Więcej podobnych artykułów przeczytasz na Gazeta.pl
Trudno powiedzieć, kiedy dokładnie w internecie zaczęły krążyć pierwsze żarty z tego, że Krzysztof Ibisz, który w telewizji pracuje już od niemal 30 lat, z roku na rok wygląda coraz młodziej. Niewykluczone, że miało to związek z metamorfozą dziennikarza, który własnymi doświadczeniami podzielił się w wydanej ponad dekadę temu książce "Jak dobrze wyglądać po 40". Pewnym jest natomiast, że Ibisz regularnie staje się bohaterem memów i życzliwych uszczypliwości, a niektórzy wróżą mu wręcz, że niebawem będzie wyglądał jak nastolatek. Sam zainteresowany doskonale zdaje sobie sprawę z żartów na ten temat, jednak zupełnie się nimi nie przejmuje.

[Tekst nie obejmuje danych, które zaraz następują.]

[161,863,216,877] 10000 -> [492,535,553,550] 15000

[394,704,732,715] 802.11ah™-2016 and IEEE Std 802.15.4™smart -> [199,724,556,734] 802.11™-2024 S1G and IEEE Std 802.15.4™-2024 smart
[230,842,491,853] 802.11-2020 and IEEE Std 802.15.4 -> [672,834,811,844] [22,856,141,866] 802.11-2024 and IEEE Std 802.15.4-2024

Plejada postanowiła sprawdzić, jak znani polscy celebryci będą wyglądać za 50 lat. W tym celu w programie graficznym postarzono m.in. Magdę Gessler, Edytę Górniak, Dodę czy Małgorzatę Rozenek. Na pierwszym miejscu zestawienia znalazł się Krzysztof Ibisz, który w oczach dziennikarzy serwisu za pięć dekad będzie jeszcze młodszy niż dotychczas. Ibisz z dużym poczuciem humoru odniósł się do artykułu na Instagramie.
Wygrałem konkurs "Celebryci za 50 lat". I kto tu starzeje się z największą godnością? Przyjmuję gratulacje jakby co - napisał w poście.
Prowadzący "Taniec z Gwiazdami" już kilkakrotnie sam śmiał się ze swojej "wiecznej młodości". Kilka miesięcy temu udostępnił na Instagramie porównanie dwóch zdjęć z pracy na planie programu Polsatu i z rozbawieniem poprosił fanów, aby znaleźli różnicę.
Taki dystans do siebie to naprawdę rzadkość!